Which seemed to be the case with the California audience, although I think, maybe, that we are talking friends of the director here. Still, the chuckling over such inanities struck me as genuine enough. This was sad, as it made me feel much superior to the audience. Having a superiority complex anyway, I quickly realized this movie was not only stupid – of that variety of stupidity that comes with groupthink - but bad for me.
So, to make it better for me, I tried to reflect on Paradise as another proof that anti-Christian mockery, as a genre and theme, is past its prime. In fact dead – and you can’t be more past your prime than that.
The question is: why?
Perhaps it is because Christianity, as Pope and Voltaire knew it, is dead. That is, the ideology of the clerks – the ideology of what James Scott calls the Great tradition – has moved on. It is no longer about glory and redemption. It is about commerce and science. Religion, in the Great Tradition culture, is now something to oratorically affirm on set occasions. Meanwhile, in the little tradition, in the daily life of the masses, belief has gone back to the wild.
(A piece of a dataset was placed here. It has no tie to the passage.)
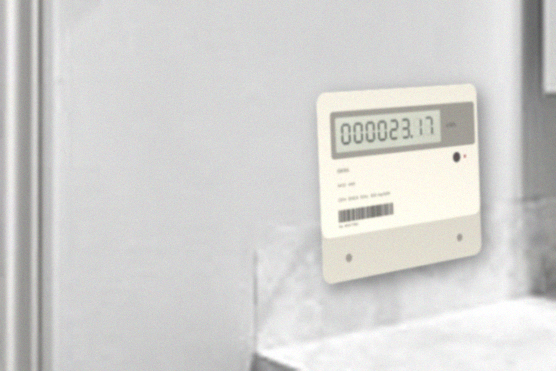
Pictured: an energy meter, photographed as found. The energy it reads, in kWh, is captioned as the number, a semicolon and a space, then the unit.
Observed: 23.17; kWh
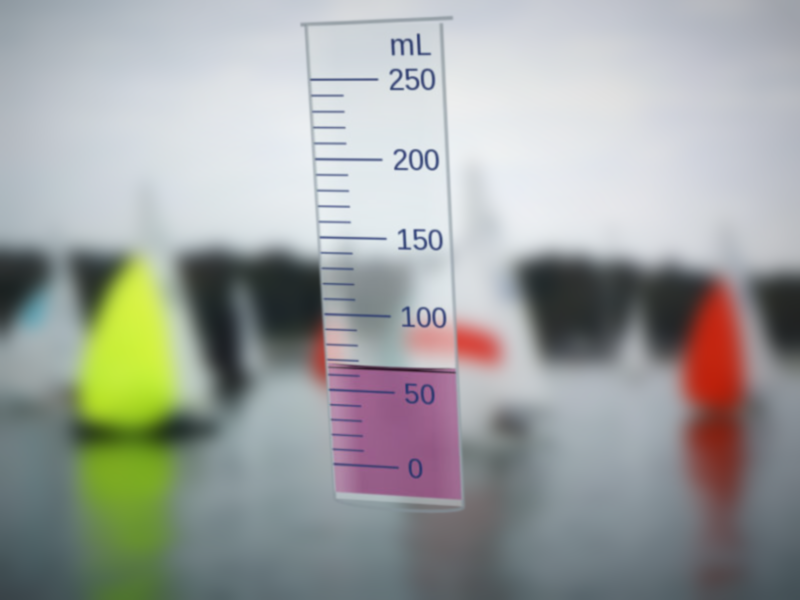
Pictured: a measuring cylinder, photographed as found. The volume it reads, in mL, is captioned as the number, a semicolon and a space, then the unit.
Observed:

Thoughts are free – meaning it is all syncretic, a little astrology here, a little pop science there, a little Jesus, a little Oprah, a little politics.
In these circumstances, the great biting ferocity of the old Candide tradition is simply out of place.
Of course, there are fundamentalists, but they, too, are for the most part more moved by politics and commerce than anything like Christianity. Of course, my own stance on fundamentalists is that they are misnamed, since any literal reading of the Bible will tell you a number of things: that wealth is evil, that princes and nations are misguided, that primitive communism is the way to go, that thoughts aren’t free. The prophets are invariably – without exception – traitors. The messiah in the Gospels is serious that the first are last and the last are first in the kingdom of heaven. He is also serious about taking up your cross.
But that is a mere aside. I think the Candide genre died in The Master and the Margarita. Perhaps I should say, the death is explained in The Master and the Margarita. At the beginning of the book, there is a conversation between a poet and an editor. The latter, Berlioz, commissioned the poet, Ivan Ponyrev – or “Homeless” – to write an anti-Christian poem, but as he explains to Homeless, he is not satisfied with the result. The poem attributes dark motives and actions to Jesus – but the point, Berlioz says, is to bring out the fact that Jesus is a myth. He never existed.
Now, Bulgakov is having some fun here, because as both are soon to find out, the Devil not only exists but has come to Moscow for an event. Berlioz’s rational world is swept away before the first chapter is over, in fact. But his theory about Jesus as a myth is a pretty good way of getting at why Candide is dead. In fact, in the current culture, whether Jesus existed or not doesn’t matter. Which is why some nice, no holds barred assault on Jesus would not go over in film, nor evoke chuckles from the feeble minded audience that thinks the word “sodomite” is a hoot. Our sentiments would be offended not because of belief in Jesus, but because of the belief that we should be tolerant of the belief in Jesus.
Such is the current state of explaining the ways of God to man

1 comment:

Ed said...

I am convinced that the attitude of all popular culture is to view all events before the television age as a myth, and this attitude might extend even to recent events. Its striking how little grasp people, even very educated people, I come into contact with have of the concepts of the past and the future.